(Stored items)
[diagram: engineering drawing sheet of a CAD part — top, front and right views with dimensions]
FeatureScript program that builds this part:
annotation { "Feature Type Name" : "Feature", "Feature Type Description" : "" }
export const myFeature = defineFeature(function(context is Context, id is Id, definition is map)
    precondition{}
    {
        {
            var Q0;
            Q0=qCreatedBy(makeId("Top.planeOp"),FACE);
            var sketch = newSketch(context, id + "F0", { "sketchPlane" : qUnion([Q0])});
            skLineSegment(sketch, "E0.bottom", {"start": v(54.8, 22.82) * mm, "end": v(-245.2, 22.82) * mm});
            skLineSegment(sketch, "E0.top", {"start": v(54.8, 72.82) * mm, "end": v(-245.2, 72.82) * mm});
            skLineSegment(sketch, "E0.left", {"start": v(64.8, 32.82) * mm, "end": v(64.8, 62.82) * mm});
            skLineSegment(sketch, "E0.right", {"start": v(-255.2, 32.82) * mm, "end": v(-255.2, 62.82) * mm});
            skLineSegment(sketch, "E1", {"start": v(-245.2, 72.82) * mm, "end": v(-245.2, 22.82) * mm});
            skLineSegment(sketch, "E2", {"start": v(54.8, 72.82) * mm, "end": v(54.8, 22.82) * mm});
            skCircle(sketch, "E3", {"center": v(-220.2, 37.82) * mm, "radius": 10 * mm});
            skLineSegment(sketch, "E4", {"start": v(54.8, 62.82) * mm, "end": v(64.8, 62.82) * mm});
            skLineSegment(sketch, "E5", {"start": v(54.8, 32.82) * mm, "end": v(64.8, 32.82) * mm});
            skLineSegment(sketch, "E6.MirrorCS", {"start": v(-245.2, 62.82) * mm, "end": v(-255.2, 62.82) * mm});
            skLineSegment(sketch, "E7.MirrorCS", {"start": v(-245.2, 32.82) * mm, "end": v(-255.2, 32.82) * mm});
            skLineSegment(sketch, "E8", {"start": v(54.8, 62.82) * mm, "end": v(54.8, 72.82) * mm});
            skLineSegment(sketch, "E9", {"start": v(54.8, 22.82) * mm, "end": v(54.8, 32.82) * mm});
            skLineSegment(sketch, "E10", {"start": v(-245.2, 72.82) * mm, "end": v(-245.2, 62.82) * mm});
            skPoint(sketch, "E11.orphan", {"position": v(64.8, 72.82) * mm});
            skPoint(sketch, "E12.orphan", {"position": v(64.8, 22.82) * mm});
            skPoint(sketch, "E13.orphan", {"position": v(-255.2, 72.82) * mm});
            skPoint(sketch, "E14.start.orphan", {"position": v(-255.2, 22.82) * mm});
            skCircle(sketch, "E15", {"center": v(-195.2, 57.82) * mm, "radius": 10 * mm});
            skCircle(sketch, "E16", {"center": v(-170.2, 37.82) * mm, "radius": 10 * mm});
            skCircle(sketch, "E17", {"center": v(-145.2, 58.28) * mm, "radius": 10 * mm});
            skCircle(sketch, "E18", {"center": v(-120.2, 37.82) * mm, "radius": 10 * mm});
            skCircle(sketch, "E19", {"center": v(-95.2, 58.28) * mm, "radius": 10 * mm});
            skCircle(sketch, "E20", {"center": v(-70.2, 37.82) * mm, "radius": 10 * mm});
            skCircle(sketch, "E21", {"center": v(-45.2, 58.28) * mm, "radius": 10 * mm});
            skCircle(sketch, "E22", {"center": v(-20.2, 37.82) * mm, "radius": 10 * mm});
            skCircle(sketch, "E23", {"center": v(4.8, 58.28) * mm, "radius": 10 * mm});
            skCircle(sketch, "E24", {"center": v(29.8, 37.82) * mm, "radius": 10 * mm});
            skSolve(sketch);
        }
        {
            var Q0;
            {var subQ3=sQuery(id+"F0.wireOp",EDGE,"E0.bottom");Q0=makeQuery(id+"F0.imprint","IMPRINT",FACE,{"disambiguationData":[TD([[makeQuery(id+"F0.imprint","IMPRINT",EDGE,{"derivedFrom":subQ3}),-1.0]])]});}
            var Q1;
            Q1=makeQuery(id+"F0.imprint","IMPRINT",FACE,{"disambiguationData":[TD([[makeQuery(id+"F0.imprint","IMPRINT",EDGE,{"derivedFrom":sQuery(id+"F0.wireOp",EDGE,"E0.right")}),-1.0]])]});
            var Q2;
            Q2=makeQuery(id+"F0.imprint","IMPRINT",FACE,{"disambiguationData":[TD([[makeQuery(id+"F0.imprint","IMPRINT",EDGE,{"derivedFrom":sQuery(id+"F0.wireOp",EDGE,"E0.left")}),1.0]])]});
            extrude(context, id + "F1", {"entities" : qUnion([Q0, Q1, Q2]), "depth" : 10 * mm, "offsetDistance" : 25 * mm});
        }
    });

What is being asked = Transcribe the entire listing above, keeping every line and character unchanged.

Task output =
[diagram: engineering drawing sheet of a CAD part — top, front and right views with dimensions]
FeatureScript program that builds this part:
annotation { "Feature Type Name" : "Feature", "Feature Type Description" : "" }
export const myFeature = defineFeature(function(context is Context, id is Id, definition is map)
    precondition{}
    {
        {
            var Q0;
            Q0=qCreatedBy(makeId("Top.planeOp"),FACE);
            var sketch = newSketch(context, id + "F0", { "sketchPlane" : qUnion([Q0])});
            skLineSegment(sketch, "E0.bottom", {"start": v(54.8, 22.82) * mm, "end": v(-245.2, 22.82) * mm});
            skLineSegment(sketch, "E0.top", {"start": v(54.8, 72.82) * mm, "end": v(-245.2, 72.82) * mm});
            skLineSegment(sketch, "E0.left", {"start": v(64.8, 32.82) * mm, "end": v(64.8, 62.82) * mm});
            skLineSegment(sketch, "E0.right", {"start": v(-255.2, 32.82) * mm, "end": v(-255.2, 62.82) * mm});
            skLineSegment(sketch, "E1", {"start": v(-245.2, 72.82) * mm, "end": v(-245.2, 22.82) * mm});
            skLineSegment(sketch, "E2", {"start": v(54.8, 72.82) * mm, "end": v(54.8, 22.82) * mm});
            skCircle(sketch, "E3", {"center": v(-220.2, 37.82) * mm, "radius": 10 * mm});
            skLineSegment(sketch, "E4", {"start": v(54.8, 62.82) * mm, "end": v(64.8, 62.82) * mm});
            skLineSegment(sketch, "E5", {"start": v(54.8, 32.82) * mm, "end": v(64.8, 32.82) * mm});
            skLineSegment(sketch, "E6.MirrorCS", {"start": v(-245.2, 62.82) * mm, "end": v(-255.2, 62.82) * mm});
            skLineSegment(sketch, "E7.MirrorCS", {"start": v(-245.2, 32.82) * mm, "end": v(-255.2, 32.82) * mm});
            skLineSegment(sketch, "E8", {"start": v(54.8, 62.82) * mm, "end": v(54.8, 72.82) * mm});
            skLineSegment(sketch, "E9", {"start": v(54.8, 22.82) * mm, "end": v(54.8, 32.82) * mm});
            skLineSegment(sketch, "E10", {"start": v(-245.2, 72.82) * mm, "end": v(-245.2, 62.82) * mm});
            skPoint(sketch, "E11.orphan", {"position": v(64.8, 72.82) * mm});
            skPoint(sketch, "E12.orphan", {"position": v(64.8, 22.82) * mm});
            skPoint(sketch, "E13.orphan", {"position": v(-255.2, 72.82) * mm});
            skPoint(sketch, "E14.start.orphan", {"position": v(-255.2, 22.82) * mm});
            skCircle(sketch, "E15", {"center": v(-195.2, 57.82) * mm, "radius": 10 * mm});
            skCircle(sketch, "E16", {"center": v(-170.2, 37.82) * mm, "radius": 10 * mm});
            skCircle(sketch, "E17", {"center": v(-145.2, 58.28) * mm, "radius": 10 * mm});
            skCircle(sketch, "E18", {"center": v(-120.2, 37.82) * mm, "radius": 10 * mm});
            skCircle(sketch, "E19", {"center": v(-95.2, 58.28) * mm, "radius": 10 * mm});
            skCircle(sketch, "E20", {"center": v(-70.2, 37.82) * mm, "radius": 10 * mm});
            skCircle(sketch, "E21", {"center": v(-45.2, 58.28) * mm, "radius": 10 * mm});
            skCircle(sketch, "E22", {"center": v(-20.2, 37.82) * mm, "radius": 10 * mm});
            skCircle(sketch, "E23", {"center": v(4.8, 58.28) * mm, "radius": 10 * mm});
            skCircle(sketch, "E24", {"center": v(29.8, 37.82) * mm, "radius": 10 * mm});
            skSolve(sketch);
        }
        {
            var Q0;
            {var subQ3=sQuery(id+"F0.wireOp",EDGE,"E0.bottom");Q0=makeQuery(id+"F0.imprint","IMPRINT",FACE,{"disambiguationData":[TD([[makeQuery(id+"F0.imprint","IMPRINT",EDGE,{"derivedFrom":subQ3}),-1.0]])]});}
            var Q1;
            Q1=makeQuery(id+"F0.imprint","IMPRINT",FACE,{"disambiguationData":[TD([[makeQuery(id+"F0.imprint","IMPRINT",EDGE,{"derivedFrom":sQuery(id+"F0.wireOp",EDGE,"E0.right")}),-1.0]])]});
            var Q2;
            Q2=makeQuery(id+"F0.imprint","IMPRINT",FACE,{"disambiguationData":[TD([[makeQuery(id+"F0.imprint","IMPRINT",EDGE,{"derivedFrom":sQuery(id+"F0.wireOp",EDGE,"E0.left")}),1.0]])]});
            extrude(context, id + "F1", {"entities" : qUnion([Q0, Q1, Q2]), "depth" : 10 * mm, "offsetDistance" : 25 * mm});
        }
    });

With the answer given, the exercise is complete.